* _PARTS OF THE EXERCISE_:
a) From the sword-devel message about searching below, list each word in the example search query that is built from three bit vectors.
b) In the sword-devel message about searching below, restate the paragraph that begins "1. They are very large to store" in one or two shorter sentences, keeping its main facts.

* _EXCERPT PROVIDED_:
[sword-devel] Comming soon: new improved sword searching

sword-devel@crosswire.org sword-devel@crosswire.org
Wed, 11 Sep 2002 20:44:50 +0600


> On September 9, 2002 07:12, porton@narod.ru wrote:
> > Bible is 31102 (if I counted correctly) verses. It is ~3.8Kbytes if a bit
> > for every verse.
> 
> You counted all the verses in the Bible?! (grin)
> 
> > Searching for "Christ & (God | Father)" we can construct 3 such bit vectors
> > (~10.6Kbytes) and then make logical operations over these.
> 
> Bit vectors have some nice properties such as the ability to do very fast 
> logical operations. However, they have some significant downsides as well:
> 
> 1. They are very large to store for the Bible. I did a quick calculation and I 
> figured the indexes I've build would increase approx 10 x if I stored them as 
> bit vectors. The reason for this is that the average word occurs only 100 
> times, at least in the KJV (I assume other word based languages are in the 
> same order of magnitude). This means that 4K bit vectors are very sparse.

* _SOURCE DATA_:
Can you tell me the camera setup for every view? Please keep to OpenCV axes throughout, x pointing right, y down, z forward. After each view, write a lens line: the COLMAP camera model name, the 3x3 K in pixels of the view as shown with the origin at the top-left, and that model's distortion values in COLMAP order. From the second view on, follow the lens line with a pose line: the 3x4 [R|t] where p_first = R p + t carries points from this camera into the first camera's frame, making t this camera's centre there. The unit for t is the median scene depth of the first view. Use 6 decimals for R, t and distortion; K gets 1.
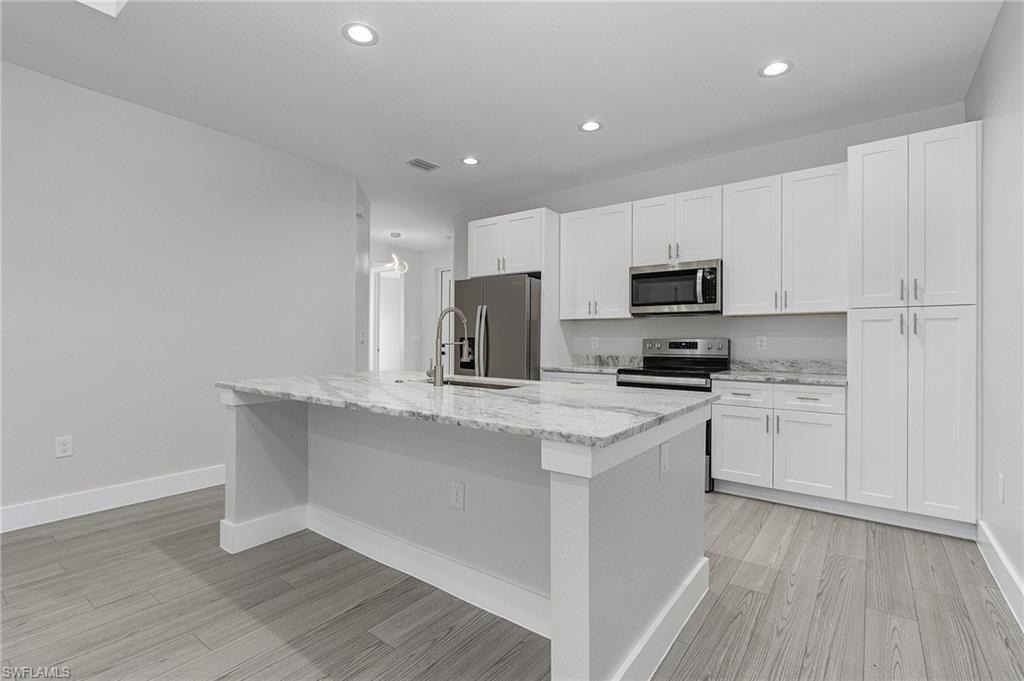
lens RADIAL K [[479.8, 0, 509.9], [0, 479.8, 338.2], [0, 0, 1]] dist [0.002227, -0.000469]
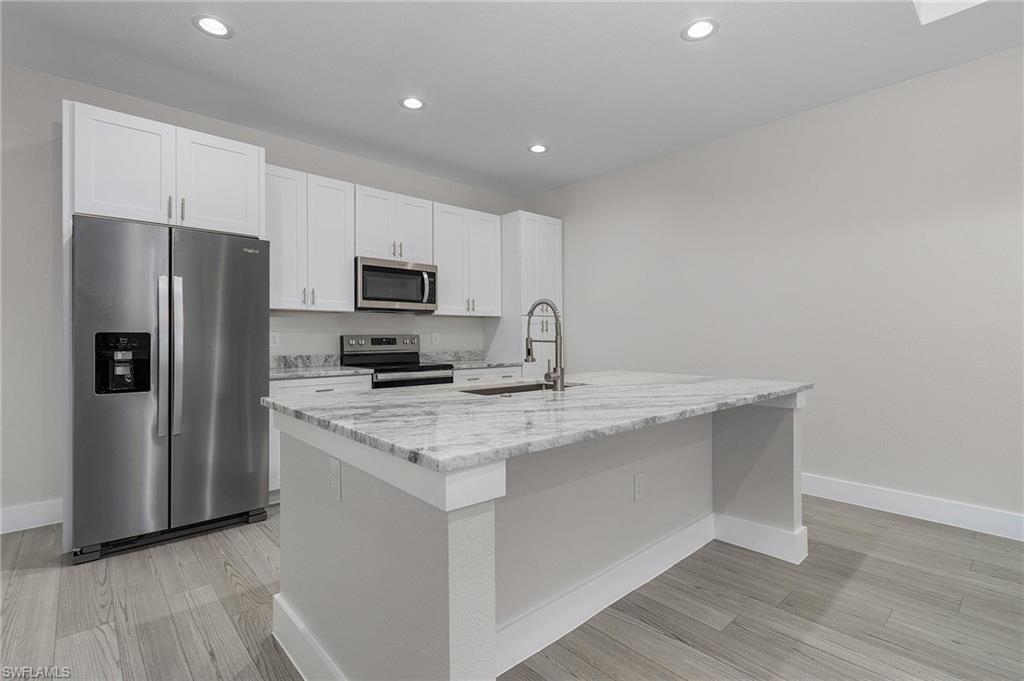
lens RADIAL K [[479.8, 0, 515.5], [0, 479.8, 333.3], [0, 0, 1]] dist [0.002227, -0.000469]
pose [[0.174671, 0.002410, 0.984624, -0.648549], [-0.002496, 0.999995, -0.002005, -0.000942], [-0.984624, -0.002107, 0.174676, 0.598219]]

* _SOLUTION LIST_:
a) Christ, God, Father

b) Bit vectors would take a lot of space for the Bible: the writer estimates his indexes would grow about tenfold, because the average word appears only about 100 times in the KJV (likely similar in other word-based languages), making 4K bit vectors very sparse.